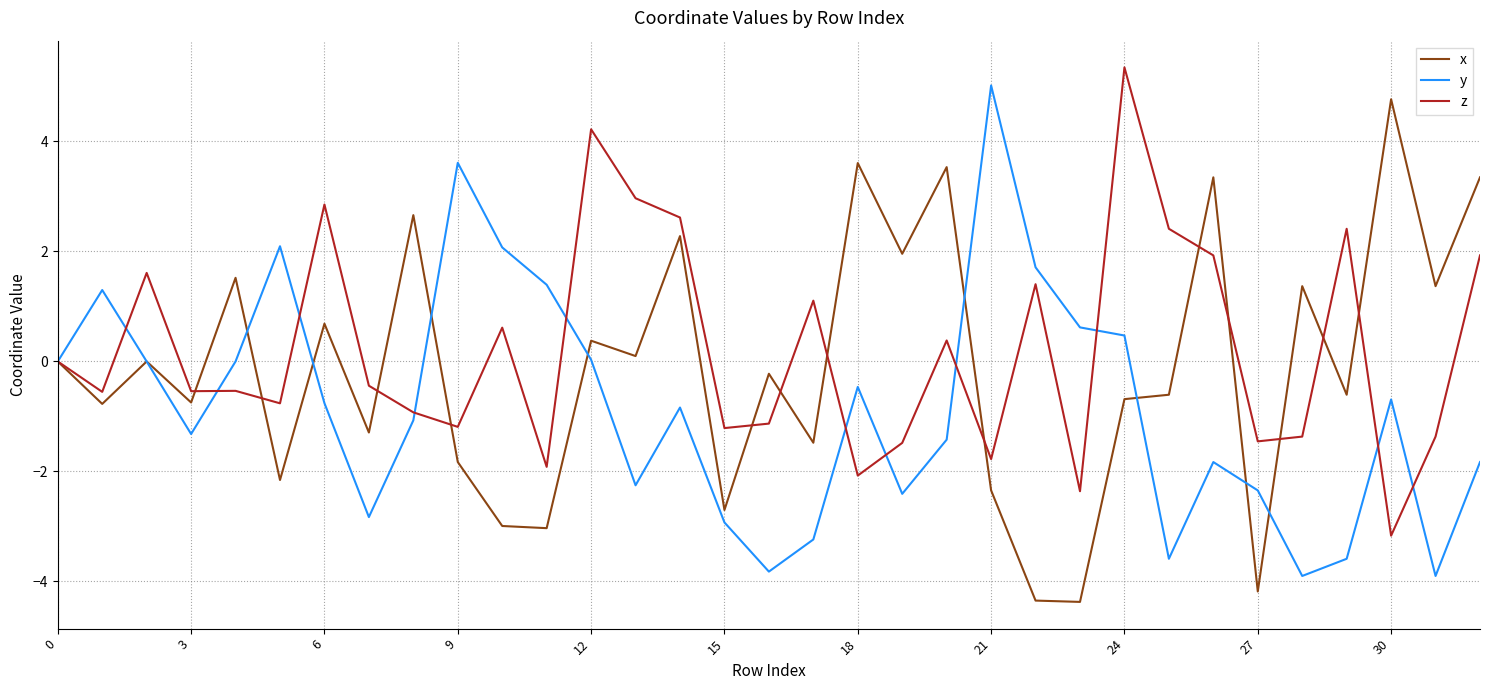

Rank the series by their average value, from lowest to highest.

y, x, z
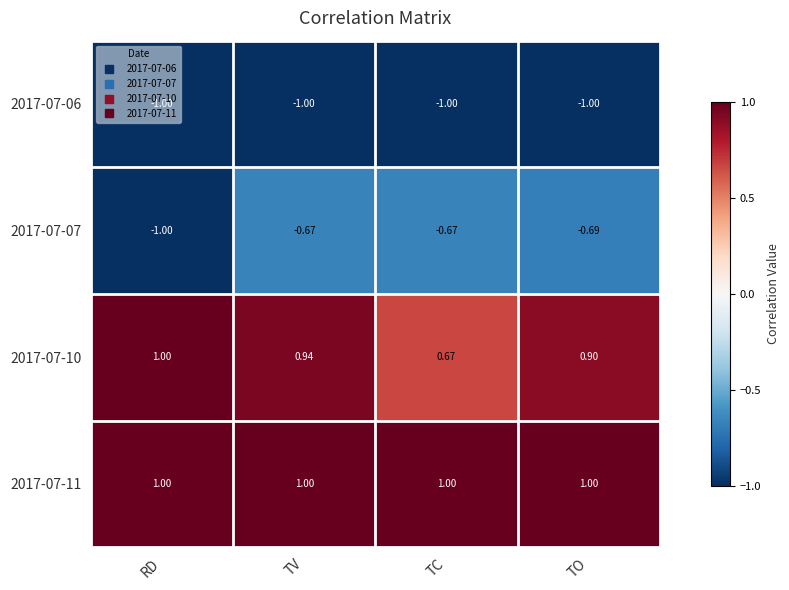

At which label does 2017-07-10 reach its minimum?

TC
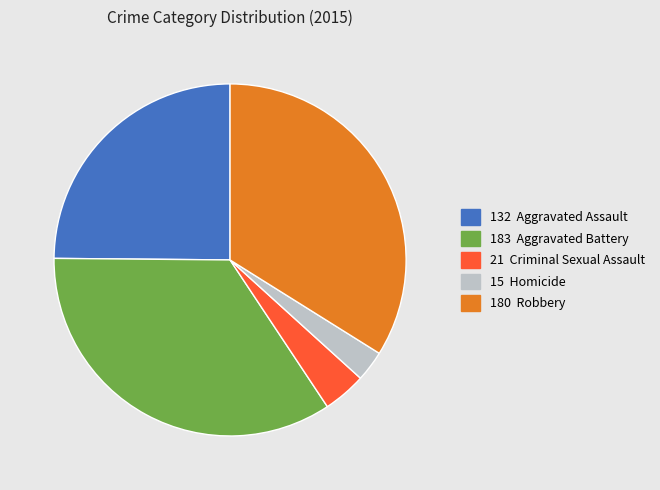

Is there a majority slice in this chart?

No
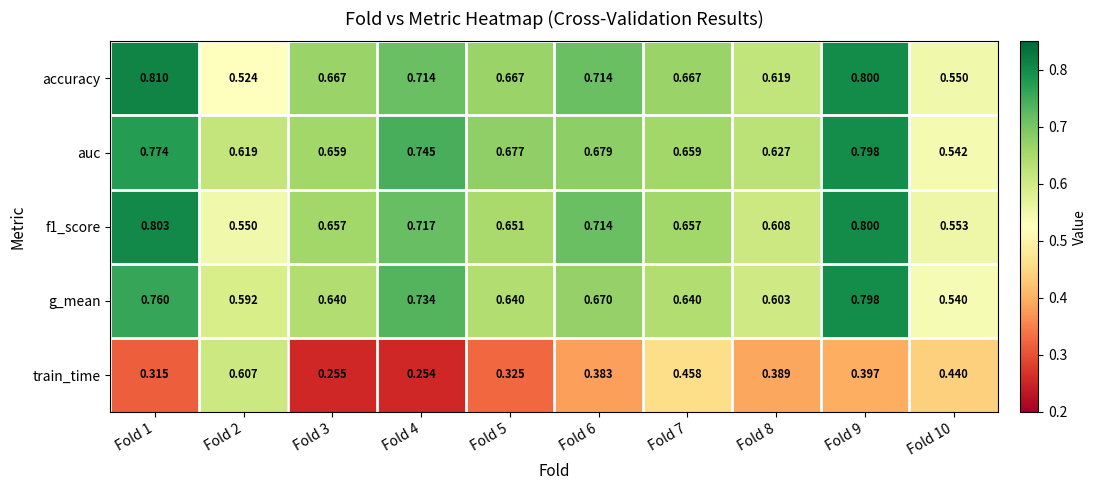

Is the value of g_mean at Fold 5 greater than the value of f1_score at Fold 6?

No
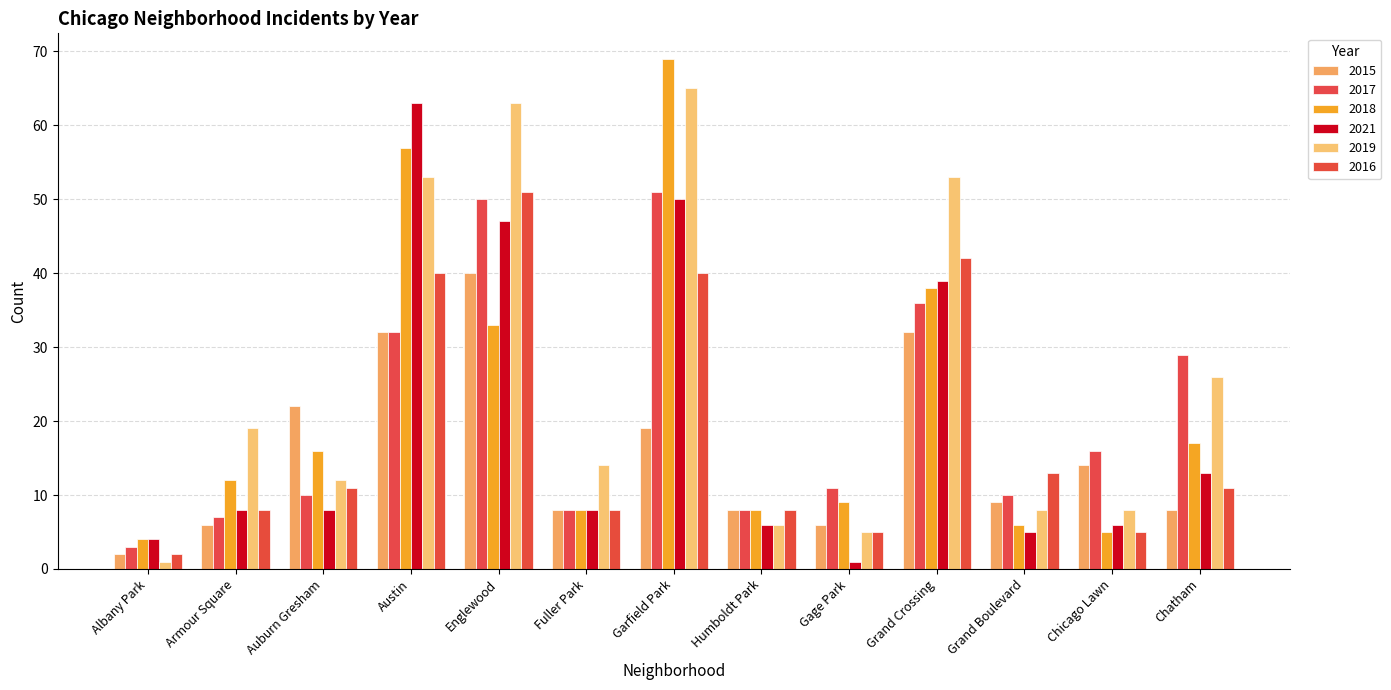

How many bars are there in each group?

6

--

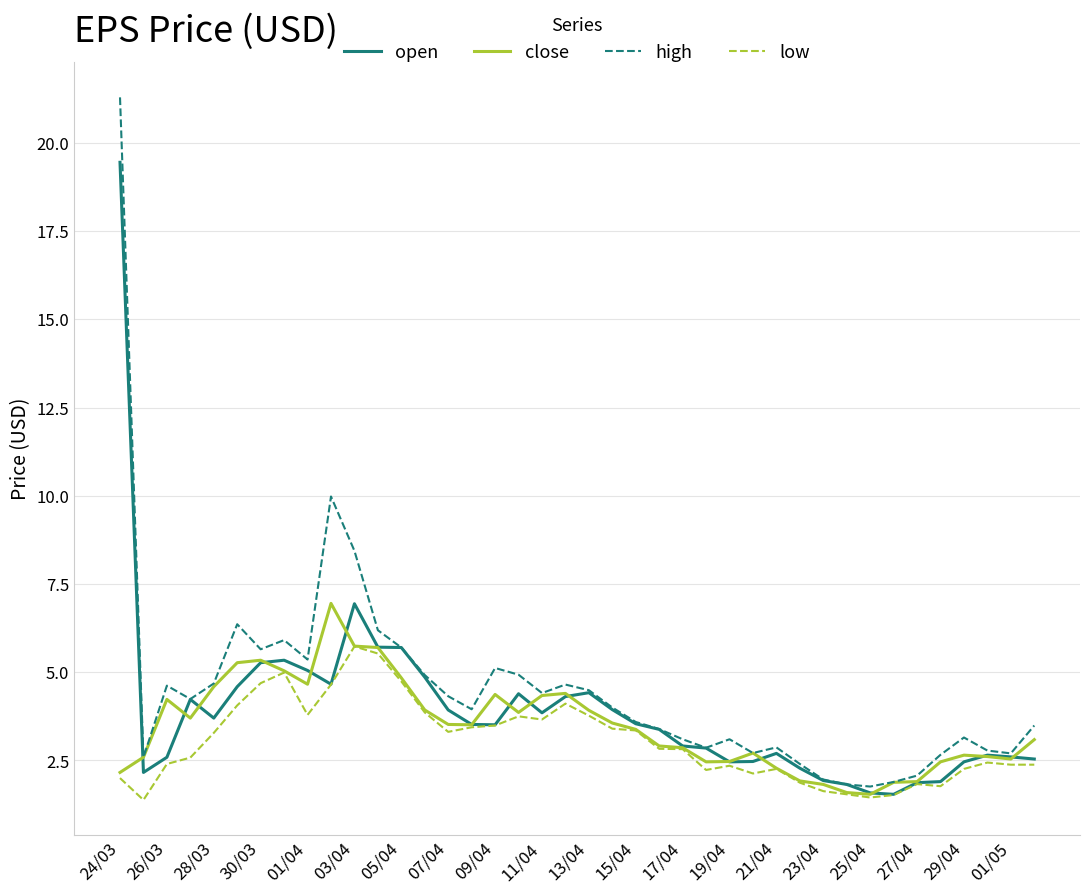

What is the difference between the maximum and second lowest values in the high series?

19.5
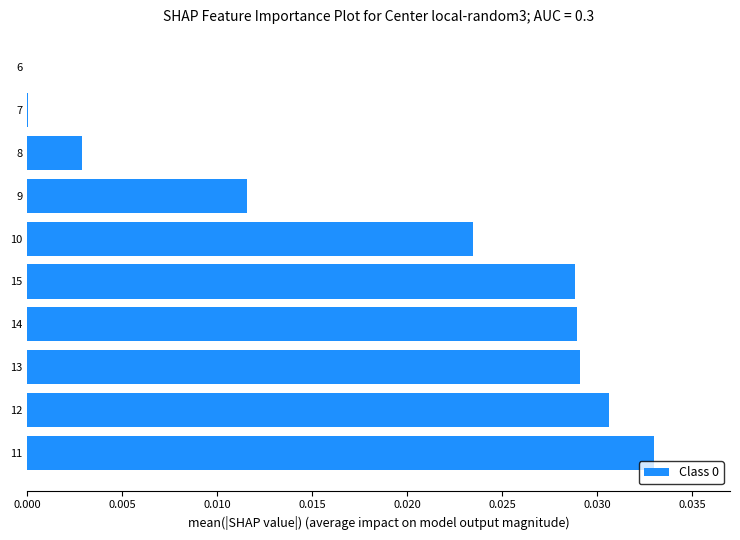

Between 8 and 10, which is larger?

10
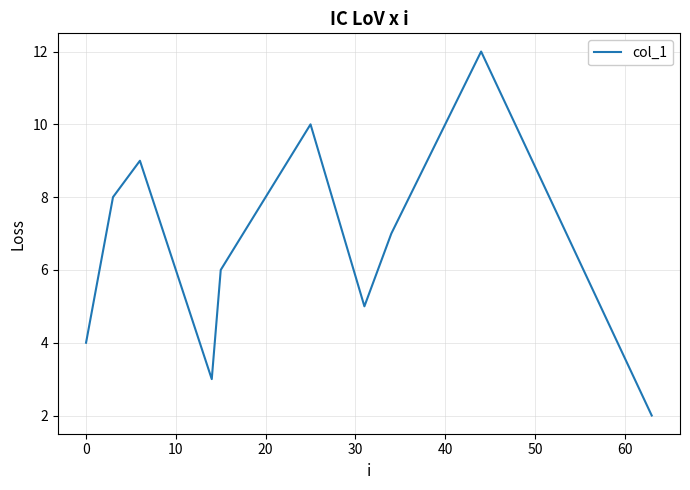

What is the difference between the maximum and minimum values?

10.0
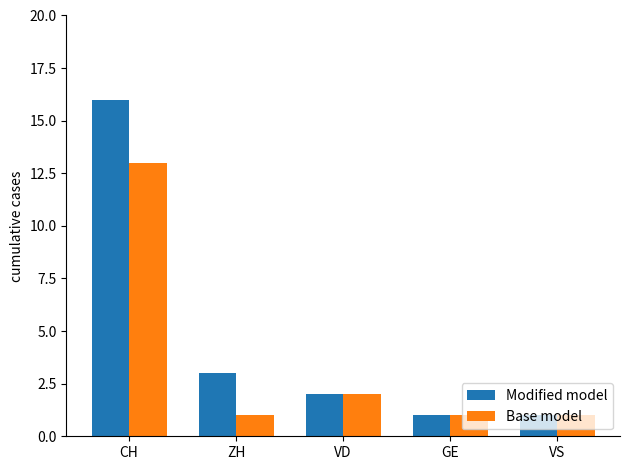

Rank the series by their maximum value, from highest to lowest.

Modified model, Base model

--

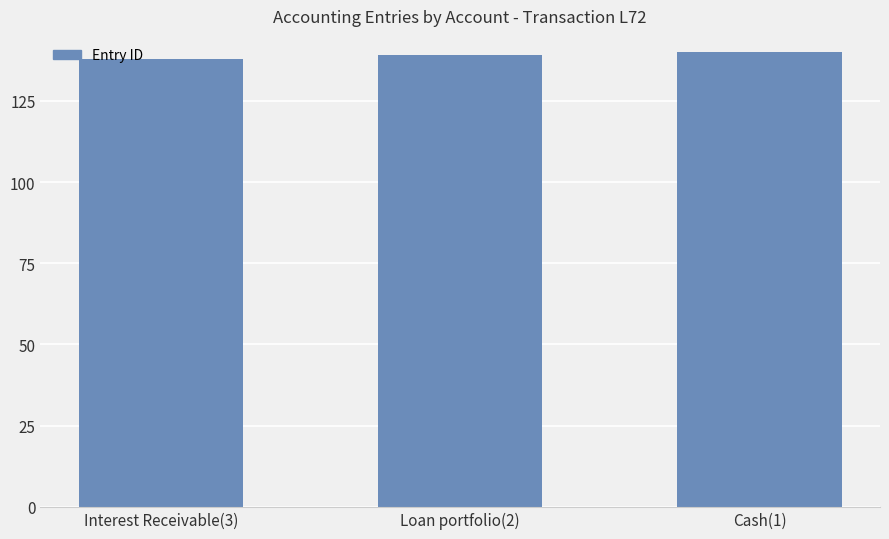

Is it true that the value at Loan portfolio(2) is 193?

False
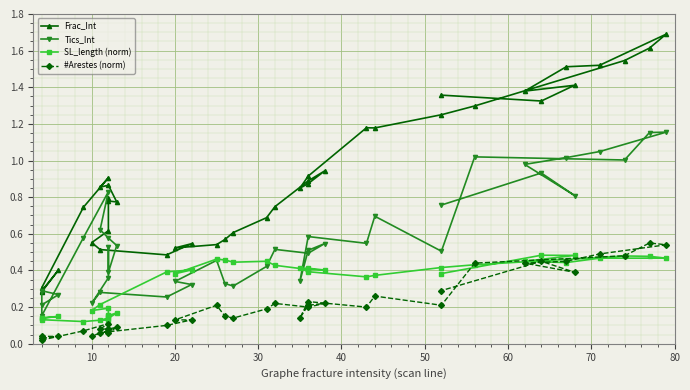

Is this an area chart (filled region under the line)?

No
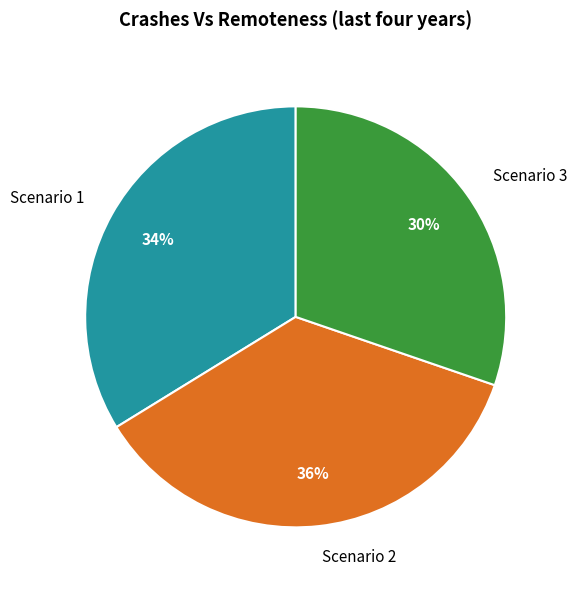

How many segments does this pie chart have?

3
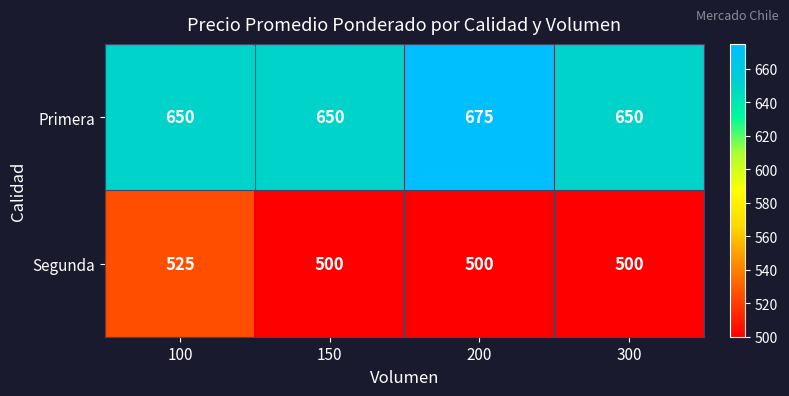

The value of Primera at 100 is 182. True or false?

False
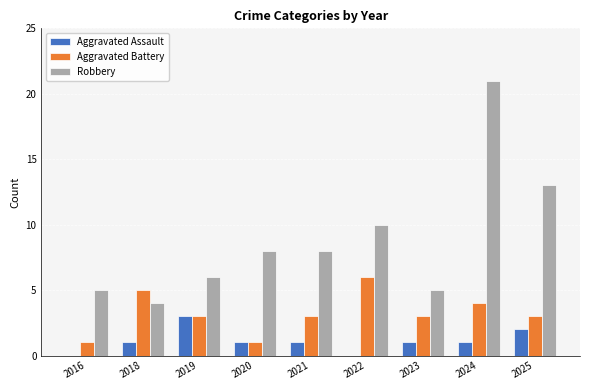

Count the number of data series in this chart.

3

**Assignment:**
Copy the stretch of records from the line containing "Rank the series by their average" through the line containing "How many bars are there in each group?", swapping "slice" for "segment" and leaving everything else unchanged. Omit the pictures from your answer.

**Output below:**
Rank the series by their average value, from lowest to highest.

y, x, z

At which label does 2017-07-10 reach its minimum?

TC

Is there a majority segment in this chart?

No

Is the value of g_mean at Fold 5 greater than the value of f1_score at Fold 6?

No

How many bars are there in each group?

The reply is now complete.